- Ivanpah Location within the state of California Ivanpah Ivanpah (the United States)
- Coordinates: 35°32′42″N 115°32′7″W﻿ / ﻿35.54500°N 115.53528°W
- Country: United States
- State: California
- County: San Bernardino
- Founded: 1869
- Time zone: UTC-8 (Pacific (PST))
- • Summer (DST): UTC-7 (PDT)

= Ivanpah (ghost town), California =

Ivanpah (sometimes referred to as Ivanpah I) was a short-lived silver mining town located in San Bernardino County, California, United States. It was founded in 1869 and existed until at least the mid-1880s.

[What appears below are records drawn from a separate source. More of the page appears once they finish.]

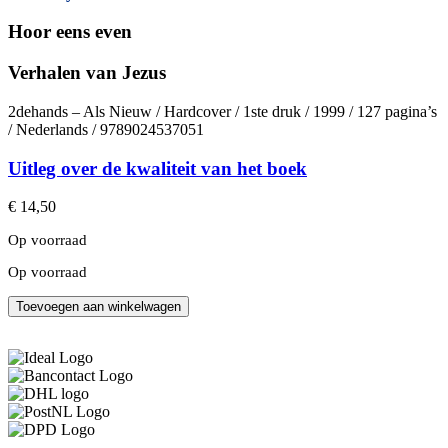
Hoor eens even
Verhalen van Jezus
2dehands – Als Nieuw / Hardcover / 1ste druk / 1999 / 127 pagina’s
/ Nederlands / 9789024537051
Uitleg over de kwaliteit van het boek
€
14,50
Op voorraad
Op voorraad
Hoor
Toevoegen aan winkelwagen
eens
even
aantal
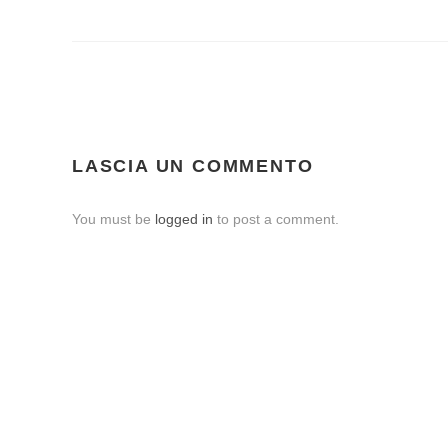
LASCIA UN COMMENTO
You must be
logged in
to post a comment.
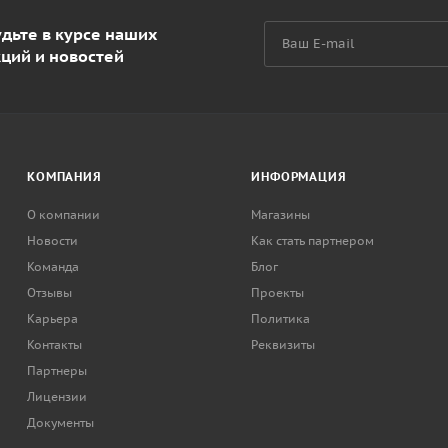
дьте в курсе наших
кций и новостей
КОМПАНИЯ
ИНФОРМАЦИЯ
О компании
Магазины
Новости
Как стать партнером
Команда
Блог
Отзывы
Проекты
Карьера
Политика
Контакты
Реквизиты
Партнеры
Лицензии
Документы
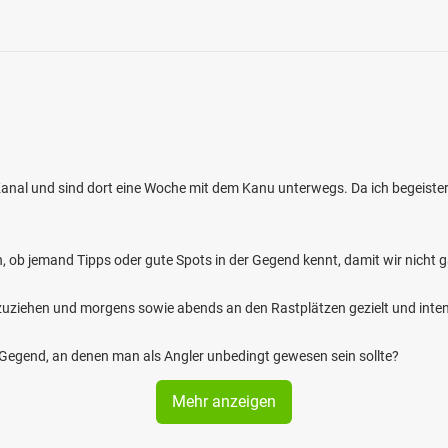
anal und sind dort eine Woche mit dem Kanu unterwegs. Da ich begeister
n, ob jemand Tipps oder gute Spots in der Gegend kennt, damit wir nicht g
zuziehen und morgens sowie abends an den Rastplätzen gezielt und inten
r Gegend, an denen man als Angler unbedingt gewesen sein sollte?
Mehr anzeigen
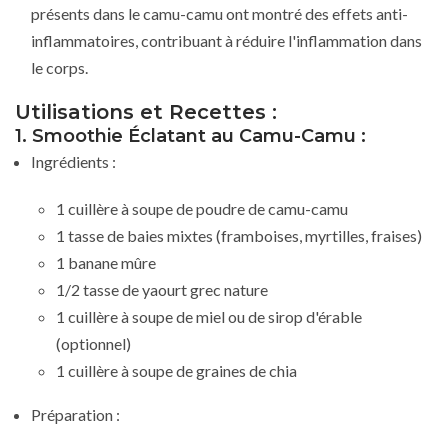
présents dans le camu-camu ont montré des effets anti-
inflammatoires, contribuant à réduire l'inflammation dans
le corps.
Utilisations et Recettes :
1. Smoothie Éclatant au Camu-Camu :
Ingrédients :
1 cuillère à soupe de poudre de camu-camu
1 tasse de baies mixtes (framboises, myrtilles, fraises)
1 banane mûre
1/2 tasse de yaourt grec nature
1 cuillère à soupe de miel ou de sirop d'érable
(optionnel)
1 cuillère à soupe de graines de chia
Préparation :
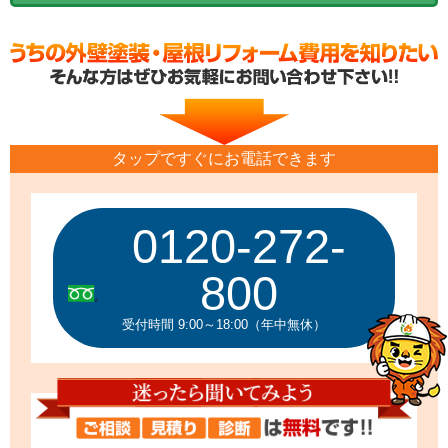
タップですぐにお電話できます
0120-272-
800
受付時間 9:00～18:00（年中無休）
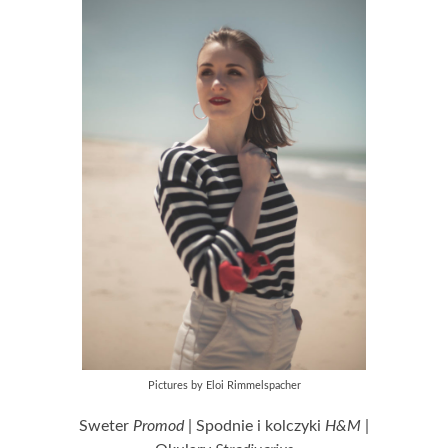
Pictures by Eloi Rimmelspacher
Sweter
Promod
| Spodnie i kolczyki
H&M
|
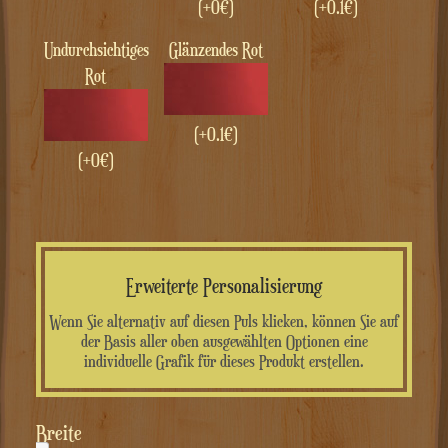
(+0€)
(+0.1€)
Undurchsichtiges
Glänzendes Rot
Rot
(+0.1€)
(+0€)
Erweiterte Personalisierung
Wenn Sie alternativ auf diesen Puls klicken, können Sie auf
der Basis aller oben ausgewählten Optionen eine
individuelle Grafik für dieses Produkt erstellen.
Breite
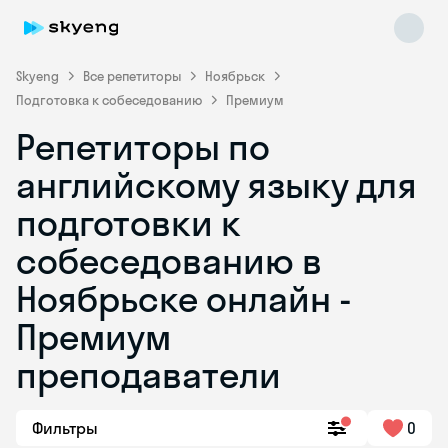
Skyeng
Все репетиторы
Ноябрьск
Подготовка к собеседованию
Премиум
Репетиторы по
английскому языку для
подготовки к
собеседованию в
Skyeng Chat
online
Ноябрьске онлайн -
Премиум
преподаватели
Фильтры
0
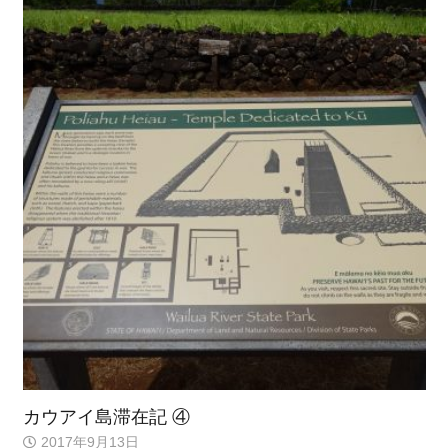
カウアイ島滞在記 ④
2017年9月13日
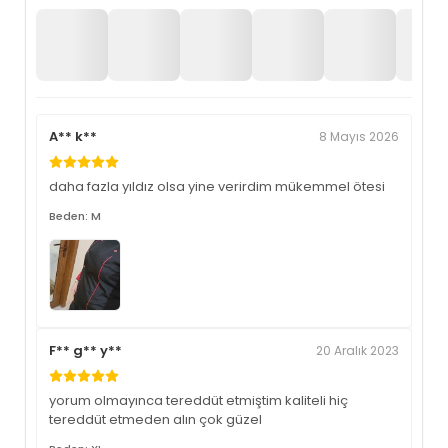
A** k**
8 Mayıs 2026
daha fazla yıldız olsa yine verirdim mükemmel ötesi
Beden: M
F** g** y**
20 Aralık 2023
yorum olmayınca tereddüt etmiştim kaliteli hiç
tereddüt etmeden alın çok güzel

View of the Bidwell Mill about 1880

==Location==
Ivanpah was located at 35° 32' 42.15" -115° 32' 7.19" (WGS84), on the northeast side of Clark Mountain.

==History==
While searching for copper, the Piute Company of California and Nevada in 1869 found rich deposits of silver ore on the lower slopes of what was soon named Clark Mountain, west of the Nevada line. The company laid out a townsite at Willow Spring, near a wash on the southeast slope, about nine miles east of the discoveries. The settlement was named Ivanpah, which, roughly translated from a Native American language (probably one of the Numic languages), means “clear water”.

By the summer of 1871, Ivanpah had become a small but well-established trading center for a huge district spilling over into Nevada. A traveler came across fifteen well-built adobe buildings, including a hotel, two stores, the office and headquarters of the Piute Company, and several small houses.

A deep gorge led to the mines, which were scattered about Mineral (Alaska) Hill. The chief properties were the Hite & Chatfield claim, which was soon renamed the Lizzie Bullock, and the Monitor and Beatrice, owned by the McFarlane brothers: Tom, Andrew, John, and William. Six miles southwest of Ivanpah was the Copper World Mine.

Despite litigation and intermittent depressions, the McFarlanes put up a 5-stamp mill near town in 1875; JA Bidwell, the new owner of the Lizzie Bullock, built a 10-stamp mill in 1876; and a post office was established in early 1878. By the spring of 1879, the 100 men on Alaska Hill were carrying on a brisk trade at Ivanpah’s two saloons, two stores, two blacksmith shops, two shoemakers’ shops, two hotels, two hay yards, a butcher shop, and several “neat and comfortable” houses. A weekly newspaper, named the Green-Eyed Monster, was founded in early 1880, but it died after a few issues.

The ore, however, was losing its value, and the new camps of Calico and Providence were drawing away miners. The post office was moved to the new smelter camp of Valley Wells in early 1899, and its name was changed to Rosalie. About a dozen stone and adobe ruins remain at the town-site and millsites.